The research highlights the SRH information communication skill needs of parents. Sexual and reproductive health communication skills depended on the information parents had of SRH, the individual parent and adolescent factors and contextual factors. Parents experienced a tension between their culture and their need to communicate SRH information to their adolescents. There is a need for guidance in initiating communication and there is also a need for parents to know the approaches which can be used to communicate SRH information effectively. It can be concluded that an adoption of a parent-adolescent SRH information communication intervention, which is culturally appropriate, to train parents and adolescents may help meet these communication skill needs of parents to empower them to communicate SRH information with their adolescents.

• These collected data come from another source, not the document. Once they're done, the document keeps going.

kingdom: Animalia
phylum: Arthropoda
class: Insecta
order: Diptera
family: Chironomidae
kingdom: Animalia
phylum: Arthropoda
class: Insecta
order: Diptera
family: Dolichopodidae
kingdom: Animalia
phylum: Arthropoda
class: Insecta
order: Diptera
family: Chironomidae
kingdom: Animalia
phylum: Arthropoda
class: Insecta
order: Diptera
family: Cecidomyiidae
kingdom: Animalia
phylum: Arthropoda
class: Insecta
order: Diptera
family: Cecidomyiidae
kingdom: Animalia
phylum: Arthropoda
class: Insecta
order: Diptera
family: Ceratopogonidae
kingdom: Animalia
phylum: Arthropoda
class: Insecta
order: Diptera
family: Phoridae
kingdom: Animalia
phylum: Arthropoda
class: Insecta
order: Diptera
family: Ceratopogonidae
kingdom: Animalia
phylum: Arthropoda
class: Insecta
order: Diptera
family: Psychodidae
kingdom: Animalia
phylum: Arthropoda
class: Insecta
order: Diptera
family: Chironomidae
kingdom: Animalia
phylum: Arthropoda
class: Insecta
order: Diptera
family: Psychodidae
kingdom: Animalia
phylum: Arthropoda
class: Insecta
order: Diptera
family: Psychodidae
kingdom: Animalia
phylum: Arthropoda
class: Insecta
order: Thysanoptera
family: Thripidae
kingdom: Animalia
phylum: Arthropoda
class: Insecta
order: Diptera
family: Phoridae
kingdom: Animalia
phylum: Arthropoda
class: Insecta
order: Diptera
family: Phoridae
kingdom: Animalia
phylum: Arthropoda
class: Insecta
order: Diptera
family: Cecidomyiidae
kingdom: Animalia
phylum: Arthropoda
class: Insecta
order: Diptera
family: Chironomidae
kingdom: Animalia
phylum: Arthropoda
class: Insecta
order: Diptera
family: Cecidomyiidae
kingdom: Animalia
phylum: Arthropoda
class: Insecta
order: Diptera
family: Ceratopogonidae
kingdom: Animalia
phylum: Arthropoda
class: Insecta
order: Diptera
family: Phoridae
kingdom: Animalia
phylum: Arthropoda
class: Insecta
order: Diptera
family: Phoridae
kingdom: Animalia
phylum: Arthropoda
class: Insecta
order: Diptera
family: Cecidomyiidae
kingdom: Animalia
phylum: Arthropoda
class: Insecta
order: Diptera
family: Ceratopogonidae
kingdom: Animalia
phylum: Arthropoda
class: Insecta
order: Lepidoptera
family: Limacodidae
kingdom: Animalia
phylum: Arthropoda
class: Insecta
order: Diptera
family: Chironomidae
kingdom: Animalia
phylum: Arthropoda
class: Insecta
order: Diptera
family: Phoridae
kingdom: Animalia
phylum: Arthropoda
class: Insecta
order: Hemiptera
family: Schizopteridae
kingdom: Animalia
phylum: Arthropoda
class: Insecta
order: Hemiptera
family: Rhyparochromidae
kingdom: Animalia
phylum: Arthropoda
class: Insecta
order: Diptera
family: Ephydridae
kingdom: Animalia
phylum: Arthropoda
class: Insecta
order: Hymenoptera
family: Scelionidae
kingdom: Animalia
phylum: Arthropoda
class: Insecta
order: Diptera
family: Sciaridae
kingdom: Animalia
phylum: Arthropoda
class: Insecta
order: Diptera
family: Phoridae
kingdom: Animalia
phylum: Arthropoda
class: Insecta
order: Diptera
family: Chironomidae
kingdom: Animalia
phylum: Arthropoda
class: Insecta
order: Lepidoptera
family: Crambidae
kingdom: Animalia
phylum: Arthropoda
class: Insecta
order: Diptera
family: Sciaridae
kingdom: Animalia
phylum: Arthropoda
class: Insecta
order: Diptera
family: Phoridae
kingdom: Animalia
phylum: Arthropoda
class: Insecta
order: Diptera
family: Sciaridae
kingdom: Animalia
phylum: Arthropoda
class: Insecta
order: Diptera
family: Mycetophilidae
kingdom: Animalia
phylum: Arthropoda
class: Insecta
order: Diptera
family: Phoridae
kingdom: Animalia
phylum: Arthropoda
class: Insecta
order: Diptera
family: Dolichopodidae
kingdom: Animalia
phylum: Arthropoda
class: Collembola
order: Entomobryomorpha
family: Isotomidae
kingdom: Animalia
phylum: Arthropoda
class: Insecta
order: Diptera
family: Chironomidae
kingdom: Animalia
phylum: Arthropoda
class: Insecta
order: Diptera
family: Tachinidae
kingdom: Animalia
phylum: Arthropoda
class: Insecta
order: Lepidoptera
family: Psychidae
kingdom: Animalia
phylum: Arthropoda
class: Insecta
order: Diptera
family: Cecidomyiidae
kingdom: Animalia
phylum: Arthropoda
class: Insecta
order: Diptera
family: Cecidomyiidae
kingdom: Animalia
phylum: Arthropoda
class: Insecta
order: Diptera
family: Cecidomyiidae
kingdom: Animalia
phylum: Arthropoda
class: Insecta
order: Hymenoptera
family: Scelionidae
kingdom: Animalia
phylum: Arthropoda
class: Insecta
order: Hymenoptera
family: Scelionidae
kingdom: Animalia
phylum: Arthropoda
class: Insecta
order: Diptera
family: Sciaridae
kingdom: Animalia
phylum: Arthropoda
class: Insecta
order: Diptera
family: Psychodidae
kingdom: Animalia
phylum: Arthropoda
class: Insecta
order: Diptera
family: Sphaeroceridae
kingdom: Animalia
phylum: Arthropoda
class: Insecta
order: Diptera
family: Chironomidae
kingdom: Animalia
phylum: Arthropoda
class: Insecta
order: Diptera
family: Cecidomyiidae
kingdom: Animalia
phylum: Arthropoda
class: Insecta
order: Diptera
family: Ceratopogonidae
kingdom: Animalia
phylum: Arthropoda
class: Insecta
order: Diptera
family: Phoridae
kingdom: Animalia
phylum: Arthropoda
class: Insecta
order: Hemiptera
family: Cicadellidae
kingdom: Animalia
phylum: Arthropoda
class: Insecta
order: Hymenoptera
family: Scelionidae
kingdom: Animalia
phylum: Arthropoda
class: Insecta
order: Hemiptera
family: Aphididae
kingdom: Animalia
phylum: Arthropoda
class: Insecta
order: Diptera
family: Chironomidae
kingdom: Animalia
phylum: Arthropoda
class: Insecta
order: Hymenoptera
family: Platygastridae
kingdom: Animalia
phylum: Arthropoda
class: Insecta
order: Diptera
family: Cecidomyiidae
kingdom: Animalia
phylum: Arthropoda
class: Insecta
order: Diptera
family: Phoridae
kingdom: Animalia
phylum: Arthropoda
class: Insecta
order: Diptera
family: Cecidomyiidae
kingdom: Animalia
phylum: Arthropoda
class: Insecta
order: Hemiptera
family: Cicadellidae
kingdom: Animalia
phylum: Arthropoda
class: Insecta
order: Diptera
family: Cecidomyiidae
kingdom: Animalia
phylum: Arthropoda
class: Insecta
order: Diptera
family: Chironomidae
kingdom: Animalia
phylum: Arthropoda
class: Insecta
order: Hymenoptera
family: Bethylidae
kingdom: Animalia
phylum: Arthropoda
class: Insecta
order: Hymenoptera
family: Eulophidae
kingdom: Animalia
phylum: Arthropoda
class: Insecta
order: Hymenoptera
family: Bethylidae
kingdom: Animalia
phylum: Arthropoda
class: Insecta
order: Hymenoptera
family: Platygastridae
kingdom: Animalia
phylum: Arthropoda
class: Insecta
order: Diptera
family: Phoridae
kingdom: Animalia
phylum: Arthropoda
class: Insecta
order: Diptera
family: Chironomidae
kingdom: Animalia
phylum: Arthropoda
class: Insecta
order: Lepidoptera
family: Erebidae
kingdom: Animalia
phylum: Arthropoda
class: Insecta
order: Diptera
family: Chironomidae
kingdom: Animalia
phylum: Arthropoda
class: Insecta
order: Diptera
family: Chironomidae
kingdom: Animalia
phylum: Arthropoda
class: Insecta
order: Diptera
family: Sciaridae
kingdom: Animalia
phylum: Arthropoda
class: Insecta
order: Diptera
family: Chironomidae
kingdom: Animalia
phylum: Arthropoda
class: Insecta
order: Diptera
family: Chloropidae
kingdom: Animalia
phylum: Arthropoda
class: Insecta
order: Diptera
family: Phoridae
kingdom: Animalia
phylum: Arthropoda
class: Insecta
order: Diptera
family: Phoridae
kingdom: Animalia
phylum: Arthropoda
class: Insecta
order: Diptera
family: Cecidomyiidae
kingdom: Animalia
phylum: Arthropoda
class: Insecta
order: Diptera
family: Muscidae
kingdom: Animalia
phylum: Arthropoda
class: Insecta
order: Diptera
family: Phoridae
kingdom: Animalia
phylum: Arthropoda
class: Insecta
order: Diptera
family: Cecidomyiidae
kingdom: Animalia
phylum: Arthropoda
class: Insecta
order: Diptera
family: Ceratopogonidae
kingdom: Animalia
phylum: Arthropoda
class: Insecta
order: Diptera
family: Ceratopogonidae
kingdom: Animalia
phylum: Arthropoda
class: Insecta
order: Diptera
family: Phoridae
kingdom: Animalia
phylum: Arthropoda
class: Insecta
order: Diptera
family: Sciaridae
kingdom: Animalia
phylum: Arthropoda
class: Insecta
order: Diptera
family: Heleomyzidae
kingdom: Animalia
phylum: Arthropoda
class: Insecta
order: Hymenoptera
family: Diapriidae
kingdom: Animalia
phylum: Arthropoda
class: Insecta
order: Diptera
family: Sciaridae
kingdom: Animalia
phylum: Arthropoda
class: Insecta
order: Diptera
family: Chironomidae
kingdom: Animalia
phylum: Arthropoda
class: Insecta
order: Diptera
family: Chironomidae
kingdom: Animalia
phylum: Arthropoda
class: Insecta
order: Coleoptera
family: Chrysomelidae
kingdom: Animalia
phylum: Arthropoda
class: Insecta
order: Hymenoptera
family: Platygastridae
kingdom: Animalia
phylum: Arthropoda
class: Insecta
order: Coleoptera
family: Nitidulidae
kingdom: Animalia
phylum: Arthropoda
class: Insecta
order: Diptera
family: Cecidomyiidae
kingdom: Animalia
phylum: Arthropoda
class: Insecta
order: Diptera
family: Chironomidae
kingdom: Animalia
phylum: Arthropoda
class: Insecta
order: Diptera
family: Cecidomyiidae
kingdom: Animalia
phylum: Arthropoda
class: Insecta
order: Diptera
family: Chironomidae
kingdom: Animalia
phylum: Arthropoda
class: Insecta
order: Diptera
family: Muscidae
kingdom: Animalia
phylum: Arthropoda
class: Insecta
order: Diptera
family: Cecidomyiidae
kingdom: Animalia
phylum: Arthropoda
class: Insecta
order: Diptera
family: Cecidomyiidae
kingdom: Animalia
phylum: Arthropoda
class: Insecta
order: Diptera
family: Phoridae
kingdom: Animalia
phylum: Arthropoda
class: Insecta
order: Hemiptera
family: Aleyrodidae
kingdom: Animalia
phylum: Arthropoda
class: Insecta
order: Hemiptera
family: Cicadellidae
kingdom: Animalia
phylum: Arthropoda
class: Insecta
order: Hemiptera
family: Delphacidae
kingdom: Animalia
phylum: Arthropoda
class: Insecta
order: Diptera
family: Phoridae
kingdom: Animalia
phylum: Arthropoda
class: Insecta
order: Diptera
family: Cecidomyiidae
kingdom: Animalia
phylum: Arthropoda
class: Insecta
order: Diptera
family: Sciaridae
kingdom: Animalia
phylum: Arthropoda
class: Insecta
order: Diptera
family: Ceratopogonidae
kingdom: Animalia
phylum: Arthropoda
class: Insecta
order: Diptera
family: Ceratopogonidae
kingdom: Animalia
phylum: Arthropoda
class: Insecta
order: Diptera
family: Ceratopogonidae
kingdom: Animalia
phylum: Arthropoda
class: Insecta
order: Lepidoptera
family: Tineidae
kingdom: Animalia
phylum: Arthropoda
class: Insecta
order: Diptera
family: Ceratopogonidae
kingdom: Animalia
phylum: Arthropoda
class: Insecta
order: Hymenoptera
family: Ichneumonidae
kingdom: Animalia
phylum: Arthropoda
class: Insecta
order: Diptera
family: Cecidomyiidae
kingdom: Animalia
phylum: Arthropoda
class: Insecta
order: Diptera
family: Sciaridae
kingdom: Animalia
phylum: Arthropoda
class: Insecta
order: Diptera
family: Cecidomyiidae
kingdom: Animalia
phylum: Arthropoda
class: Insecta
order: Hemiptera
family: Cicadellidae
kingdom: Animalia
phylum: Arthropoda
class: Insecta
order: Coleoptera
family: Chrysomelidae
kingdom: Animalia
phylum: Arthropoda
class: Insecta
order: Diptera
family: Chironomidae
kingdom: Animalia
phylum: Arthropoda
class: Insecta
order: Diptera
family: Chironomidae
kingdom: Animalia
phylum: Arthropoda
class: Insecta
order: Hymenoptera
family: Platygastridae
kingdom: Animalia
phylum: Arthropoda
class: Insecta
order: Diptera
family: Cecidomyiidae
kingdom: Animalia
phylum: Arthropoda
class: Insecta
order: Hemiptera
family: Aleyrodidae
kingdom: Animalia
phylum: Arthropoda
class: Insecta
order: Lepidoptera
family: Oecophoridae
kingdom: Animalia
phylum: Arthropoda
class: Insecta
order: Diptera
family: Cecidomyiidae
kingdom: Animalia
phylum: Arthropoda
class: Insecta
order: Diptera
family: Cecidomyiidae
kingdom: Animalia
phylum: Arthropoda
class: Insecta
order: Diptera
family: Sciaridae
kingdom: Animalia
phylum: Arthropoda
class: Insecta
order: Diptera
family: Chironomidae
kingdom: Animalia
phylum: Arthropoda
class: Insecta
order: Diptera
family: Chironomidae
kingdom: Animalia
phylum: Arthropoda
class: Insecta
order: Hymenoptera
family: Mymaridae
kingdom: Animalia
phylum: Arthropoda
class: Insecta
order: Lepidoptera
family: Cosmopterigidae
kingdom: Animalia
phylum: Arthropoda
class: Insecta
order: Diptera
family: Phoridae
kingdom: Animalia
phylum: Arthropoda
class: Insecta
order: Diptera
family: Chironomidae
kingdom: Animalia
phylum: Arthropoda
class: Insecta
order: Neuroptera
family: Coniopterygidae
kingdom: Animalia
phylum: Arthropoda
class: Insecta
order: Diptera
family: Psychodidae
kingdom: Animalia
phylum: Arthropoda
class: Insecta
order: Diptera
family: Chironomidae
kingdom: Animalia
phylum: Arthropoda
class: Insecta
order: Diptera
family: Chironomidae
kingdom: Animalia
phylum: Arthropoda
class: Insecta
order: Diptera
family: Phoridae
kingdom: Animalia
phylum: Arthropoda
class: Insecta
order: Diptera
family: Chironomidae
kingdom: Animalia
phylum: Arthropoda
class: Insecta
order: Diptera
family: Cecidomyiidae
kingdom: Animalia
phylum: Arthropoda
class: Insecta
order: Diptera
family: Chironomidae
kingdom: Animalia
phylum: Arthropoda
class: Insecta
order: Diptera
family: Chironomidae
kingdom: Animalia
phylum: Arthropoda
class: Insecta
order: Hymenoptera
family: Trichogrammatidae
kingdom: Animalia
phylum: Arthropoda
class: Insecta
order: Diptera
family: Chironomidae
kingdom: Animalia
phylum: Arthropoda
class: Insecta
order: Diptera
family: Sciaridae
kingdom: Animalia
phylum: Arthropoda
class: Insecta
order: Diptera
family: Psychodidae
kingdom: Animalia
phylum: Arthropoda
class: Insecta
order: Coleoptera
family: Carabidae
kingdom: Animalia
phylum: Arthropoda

It was noted that an adolescent’s readiness and willingness, as well as skills for communication, are important to assist parents to effectively communicate SRH information with them. Therefore, it is recommended that adolescents’ SRH information communication skill needs in Ghana are explored qualitatively by SRH researchers to understand how adolescents’ experiences influence SRH communication with their parents. There is also the need for further studies to focus on the adaptation of a culturally appropriate parent-adolescent SRH information communication intervention, to train parents and their adolescents on communicating SRH information.


The main author acknowledges the supervisors for their time and constructive comments that shaped the study and the participants in the study for expressing their views. Thanks to the families of the authors for their matchless support to make the authors committed to the studies.

Competing interests

The authors declare that they have no financial or personal relationship(s) that may have inappropriately influenced them in writing this article.

Authors’ contributions

F.B.A. conceptualised the study and the research process which included the literature review, data collection, analysis and interpretation of findings. The entire process was supervised by D.K.K. and J.D.B. F.B.A. drafted the manuscript and was critically appraised by D.K.K and J.D.B.

Funding information

The first author is on the Stellenbosch University Postgraduate Scholarship Programme which also contributed to this study.

Data availability

This article used the data stored by the researcher in a secured database. The data are available upon formal request indicating the intended use from the corresponding author F.B.A.


The views and opinions expressed in this article are those of the authors and do not necessarily reflect the official policy or position of any affiliated agency of the authors.